Page:Durkheim - Les Formes élémentaires de la vie religieuse.djvu/165

Le texte de cette page a été corrigé et est conforme au fac-similé.

Tout ce qui vient d’être dit du totem dans les sociétés australiennes s’applique aux tribus indiennes de l’Amérique du Nord. Toute la différence est que, chez ces dernières, l’organisation totémique a une fermeté de contours et une stabilité qui lui font défaut en Australie. Les clans australiens ne sont pas simplement très nombreux ; ils sont, pour une même tribu, en nombre presque illimité. Les observateurs en citent quelques-uns à titre d’exemples, mais sans réussir jamais à nous en donner une liste complète. C’est qu’à aucun moment cette liste n’est définitivement arrêtée. Le même processus de segmentation qui a démembré primitivement la phratrie et qui a donné naissance aux clans proprement dits, se continue sans terme à l’intérieur de ces derniers ; par suite de cet émiettement progressif, un clan n’a souvent qu’un effectif des plus réduits[1]. En Amérique, au contraire, le système totémique a des formes mieux définies. Bien que les tribus y soient, en moyenne, sensiblement plus volumineuses qu’en Australie, les clans y sont moins nombreux. Une même tribu en compte rarement plus d’une dizaine[2], et souvent moins ; chacun d’eux constitue donc un groupement beaucoup plus important. Mais surtout le nombre en est mieux déterminé : on sait combien il y en a et on nous le dit[3].

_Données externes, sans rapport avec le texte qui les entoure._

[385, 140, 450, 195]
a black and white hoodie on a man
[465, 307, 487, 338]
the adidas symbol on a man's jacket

Cette différence tient à la supériorité de la technique sociale. Les groupes sociaux, dès le moment où ces tribus ont été observées pour la première fois, étaient fortement

  1. Une tribu de quelques centaines de têtes compte parfois jusqu’à 50 ou 60 clans et même beaucoup plus. Voir sur ce point Durkheim et Mauss, De quelques formes primitives de classification, in Année sociologique, t. VI, p. 28 n. 1.
  2. Sauf chez les Indiens Pueblo du Sud-Ouest où ils sont plus nombreux. V. Hodge, Pueblo Indian Clans, in American Anlhropologist, lre série, t. IX, p. 345 et suiv. On peut se demander toutefois si les groupes qui portent ces totems sont des clans ou des sous-clans.
  3. V. les tableaux dressés par Morgan dans Ancient Society, p. 153-185.